I hope that none of you get caught in a similar situation while sitting on a video conference call. I sure feel like I have observed just about every bad habit possible displayed by colleagues while sitting on a video, from biting their nails to popping zits. Sometimes I feel like I am watching an Adam Sandler movie. So here are few of my recommendations for Video Conferencing:
- Sit close together
- Zoom the camera to show your faces
- Wear the right colors for your complexion
- Watch nervous habits. (don't pick your nose)
- Careful what your body language is saying
- Your facial expressions matter
- Be aware of camera location and sound
Sit close together
I know that some people are uncomfortable with personal space. It is important to understand that If we have everyone spread out in the room the opportunity is lost again and the call becomes more emotionally frustrating for the attendees.
Zoom the camera to show your face
If it is just you in the meeting zoom the camera to your upper half do not sit at one end of the conference table and then show the entire room. The best part of video is the opportunity to see your face, it is the best way to communicate. Video is different than voice conference calls in that the objective is to see the person on the other end. My teenagers use video chat on a regular basis to talk to friends all over the world. They set the video to show their face so that when a joke is told and it isn't any good the other person can see their scrunched up nose while hearing the laughter. I have video ability set on my office phone and have found that I prefer to talk to people via video because, I know if they are listening.
Wear the right colors
The other morning I was watching Bloomberg while at the gym and the host was wearing a white shirt and a light pink tie. The combination washed out under the lighting. If you have a light complexion wear darker colors. I know this may sound vain but more and more our lives are conducted via video and how you present yourself will be part of the measure. Remember the Boy Scout motto "be prepared".
Watch out for nervous habits
I am say this one straight out. Don't pick your nose, your ears, or other parts of your body! We all have a habit of some sort and we do it without thinking. Want to know what yours is? Take your video camera out set it up on top of your TV and record yourself watching it. Then review the video. There will be something there. One of our smarter engineers had this habit of pulling on his eyebrows while talking and until we showed him the video playback he wouldn't believe us. It took a lot of practice for him to stop this habit.

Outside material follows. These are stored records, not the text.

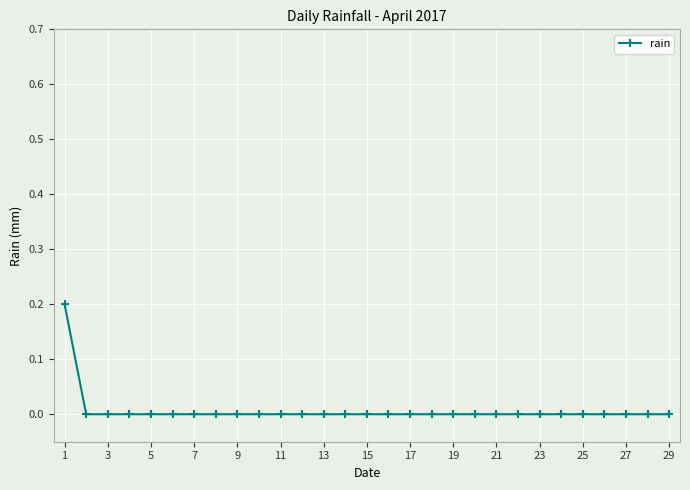

Reading left to right, what are all the values shown in this chart?

0.2	0.0	0.0	0.0	0.0	0.0	0.0	0.0	0.0	0.0	0.0	0.0	0.0	0.0	0.0	0.0	0.0	0.0	0.0	0.0	0.0	0.0	0.0	0.0	0.0	0.0	0.0	0.0	0.0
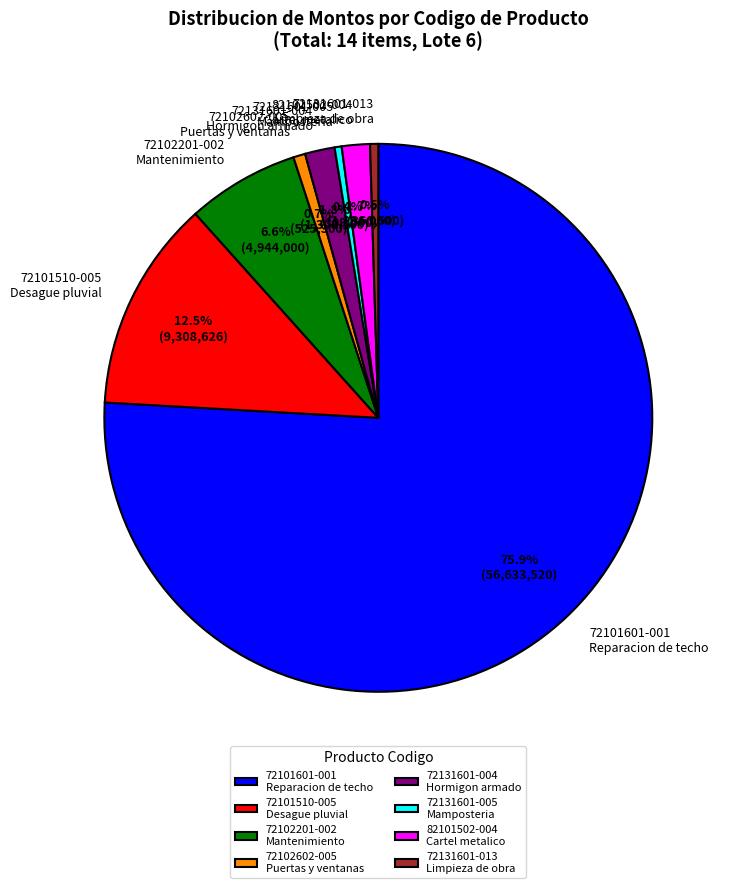

Which has a higher value, 72101510-005 or 72131601-004?

72101510-005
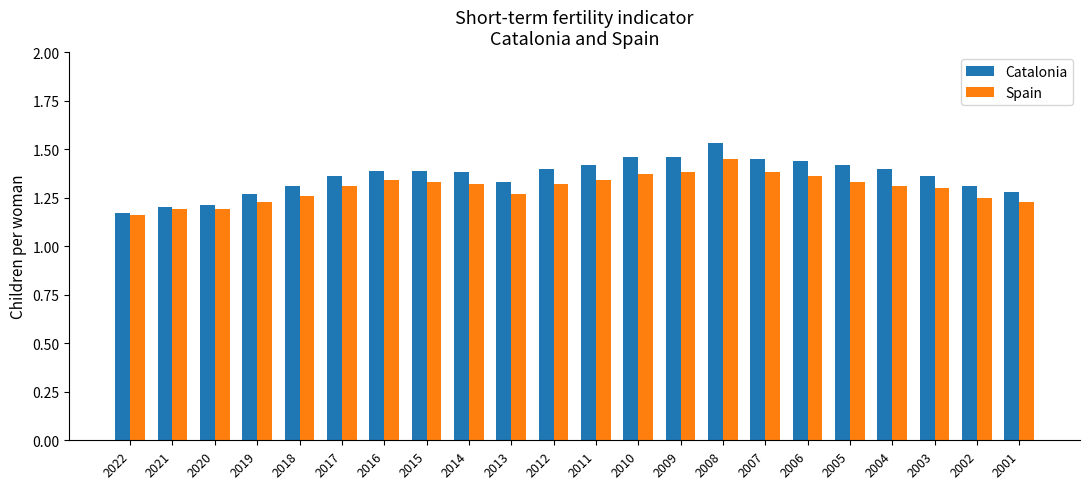

How many series are shown in this chart?

2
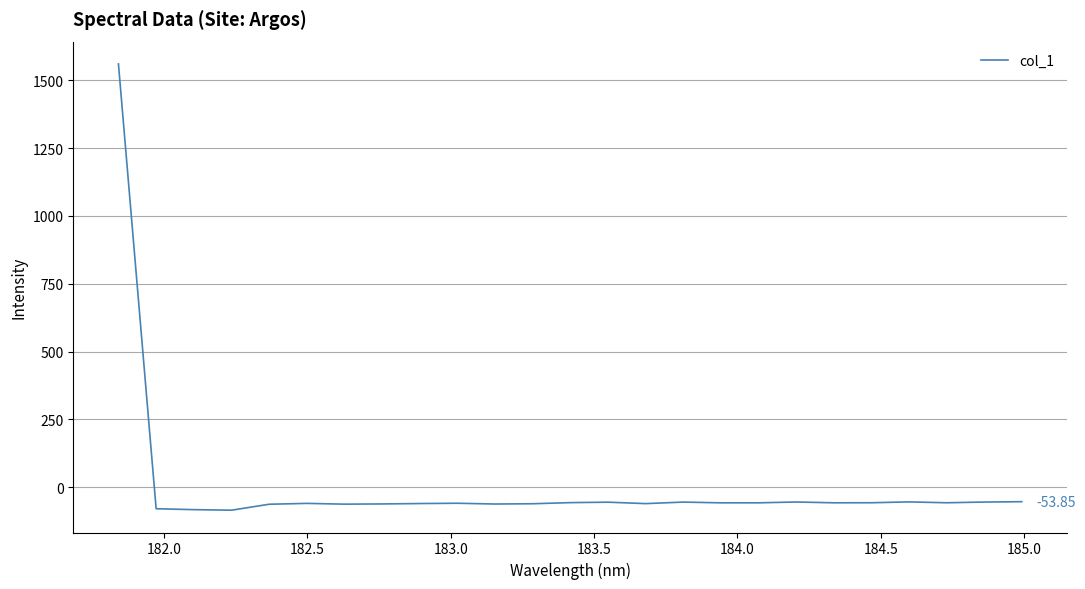

What is the sum of all values?

82.0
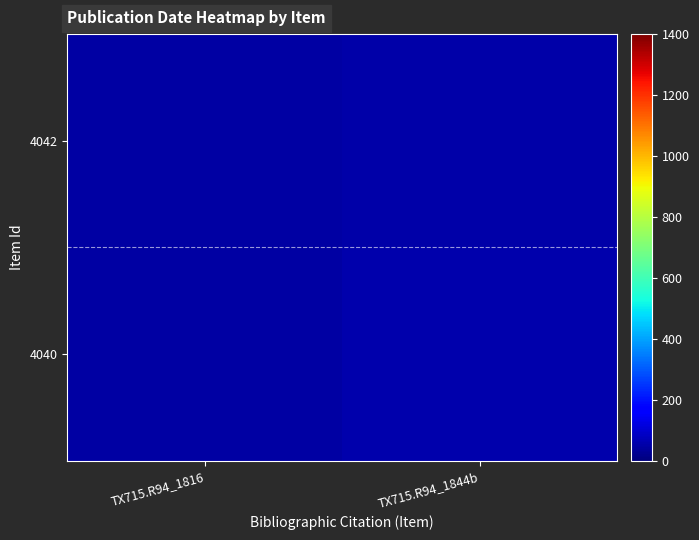

Reading right to left, extract all data points from this chart.

4042: TX715.R94_1844b=54	TX715.R94_1816=44
4040: TX715.R94_1844b=59	TX715.R94_1816=49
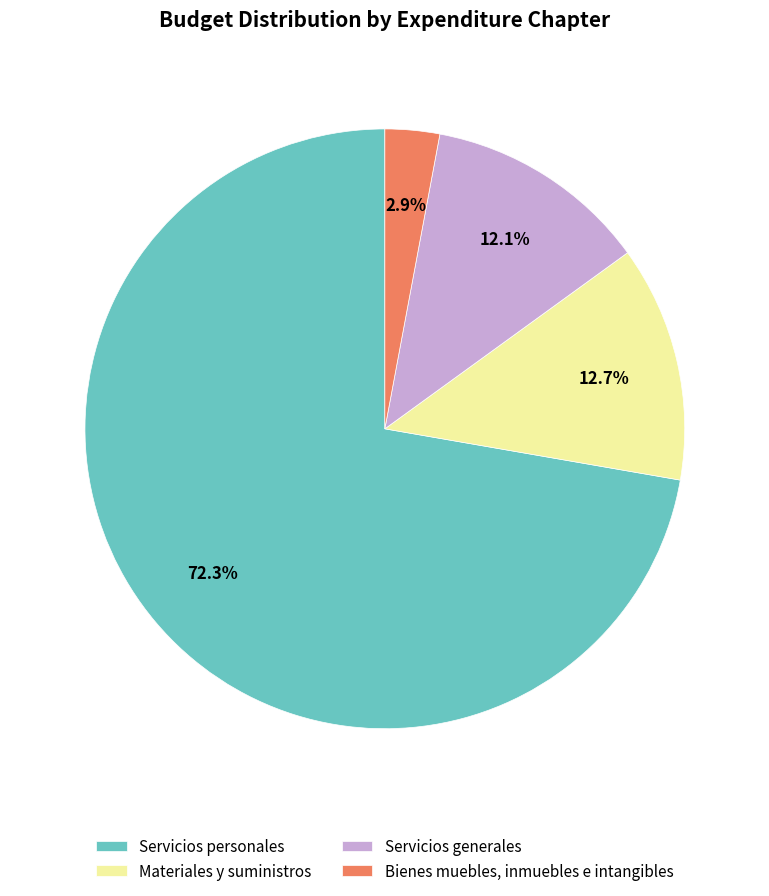

To the nearest percent, what is the average slice percentage?

25%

Careful what your body language is saying
Leaning way back from the table with your hands behind your head says you aren't interested in being in the meeting. Yes, I know you probably aren't. But it is probably not a good idea to telegraph that to everyone else. How you sit says everything. You may not think it is important until you sit on the other side of a call and see the guy lounging backward and with his hands behind his head while you are trying to make your pitch.
Your facial expressions matter
Ask any poker player. They can tell a lot about what a person is thinking by watching their faces. We all use facial expressions to know if you are happy, mad, or bored. You have the video use your facial expressions to aid the communication. It is a great way to help get your message across to the group on the other side.
Be aware of camera location and sound
I use all three types of video, listed below, regularly depending on the meeting or call being held:
- Small web cam on your computer or phone
- Single video camera in a conference room
- Multiple cameras in a conference room (usually aimed at the podium and audience)
A lot of us have been experiencing budget cuts and looking for innovative ways to save on costs and an effective way to do this is to do more video conference calls. I didn't really like video at first but now I have found video to be my preferred method of holding a distance meeting. It is an opportunity for face to face contact while not having to travel. I would be interested in hearing your thoughts about video conferencing.